Among the many ways to invest, quite a handful of investors put their money into the commodity market. Not only is it more viable but also provides greater returns when compared to the stock market. So, here is a brief introduction to the infamous commodity market.
However, before learning about the commodity market we need to know a little about commodities, which brings us to the question :
Commodities in commerce are basic goods that can be interchanged for something of the same value. They also are defined as naturally occurring materials which can be collected, processed, and refined for human use.
There are popularly split into two types of commodities:
- Hard Commodities: These are commodities that are mined and Extracted from Earth.
Ex.Gold, Natural Gas, Minerals, etc…
- Soft commodities: These are commodities that are harvested from plants and cattle.
Ex. Oil, food, Lumber, Tea, etc…
They are usually mass-produced for standardized quality and quantity.
A commodity market is a place where you buy, sell and trade materials or products, as simple as that.
Generally speaking, a commodity market would refer to a place where buyers and sellers come to trade with immediate physical delivery. It is often referred to as ‘spot markets’ or in simple words, a ‘physical market’ or a ‘cash market’.
Parallel to how the commodities are distinguished there are two types of commodity markets.
However, there is a market for commodities akin to the stock market. It is known as ‘ Futures and options.
They are also called derivatives.
Commodity markets allow the Producers and Consumers of commodities to gain access to a centralized and liquid marketplace.
Earlier the commodities market Required a considerable amount of time, money, and expertise. Thus, it was limited only to professional traders. Today, it has become much more seamless and hence is accessible to everyone.
In order to invest, you will need a trading account and not just a Demat account.
You can invest in the commodity market through a futures contract or an options contract. Both futures and options are known as derivatives because they derive their value from the underlying asset of the contract and not the contract itself.
When you enter a contract, you essentially agree to buy or sell a certain commodity at a certain point of time in the future at a predetermined price.
Let us understand it better with an example:
Let’s say you are interested in investing in platinum. You enter a futures contract or an options contract through your trading account. Assume that you enter a futures Platinum contract which states you will buy 10 grams of Platinum for 25000 rupees in 3 months.
Now, let us say that you have held the contract until its expiry, then the seller who sold you the contract will have to send 10 grams of platinum for 25000 rupees even if the price of Platinum has risen to 30000 rupees in the three months time. Similarly, you will also have to pay 25000 rupees to the seller if the price of platinum has dropped to 20000 rupees for 10 grams in that period of time.
Thus, you can easily grab a profit or incur a loss in the futures and options trading market.
There are 22 exchanges for commodity markets in India under the banner of the forwarding Markets Commission.
There are Four Markets that are extremely popular :
1) Indian Commodity Exchange (ICEX)
2) National Multi Commodity Exchange of India (NMCE)
3) Multi Commodity Exchange of India (MCX)
4) National Commodity and Derivative Exchange (NCDEX)

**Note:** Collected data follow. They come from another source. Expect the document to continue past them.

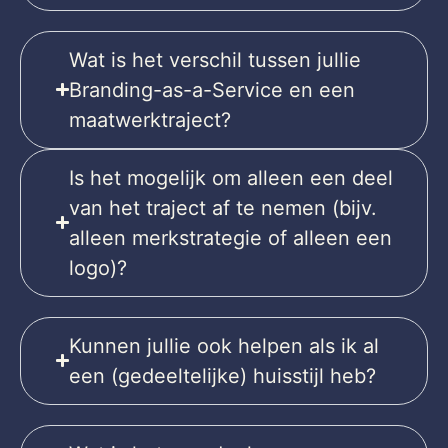
Wat is het verschil tussen jullie
Branding-as-a-Service en een
maatwerktraject?
Is het mogelijk om alleen een deel
van het traject af te nemen (bijv.
alleen merkstrategie of alleen een
logo)?
Kunnen jullie ook helpen als ik al
een (gedeeltelijke) huisstijl heb?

When it comes to returns, commodity markets do a lot better than the stock market. There are many cases where the performance of the commodity market is inverse to the performance of the stock market i.e when the stock prices go down, the commodity prices rise up. Thus, It is a good way to diversify your portfolio in case the stock market crashes down. However, it is not the case for all shares and commodities. There are several cases where the commodity market runs parallel to the stock market and even higher.
There are certain goods that remain stable irrespective of the economic and market conditions but some are extremely volatile. A good example of a highly volatile commodity is crude oil. The price of crude oil is extremely unstable due to the fluctuations in supply, economic conditions, and sometimes mining issues.
At the same time, Commodity traders profit from promising large investments in the future and help the speculators to earn more money.
In comparison to stop or bond commodity traders of a very low margin of trading. It allows brokers to trade on borrowed funds and thus giving larger returns to investors with each transaction.
As one of the many investments that could be made online commodity markets also have huge potential when it comes to trading in a lucrative fashion. It serves as a good way to diversify your portfolio and at the same time balance it.
Please remember if you hold your futures or options contract till the date of expiring it will settle the contract mandatorily through the delivery. If you do not wish to receive the delivery, make sure you close all the open positions well in advance of the date of expiry.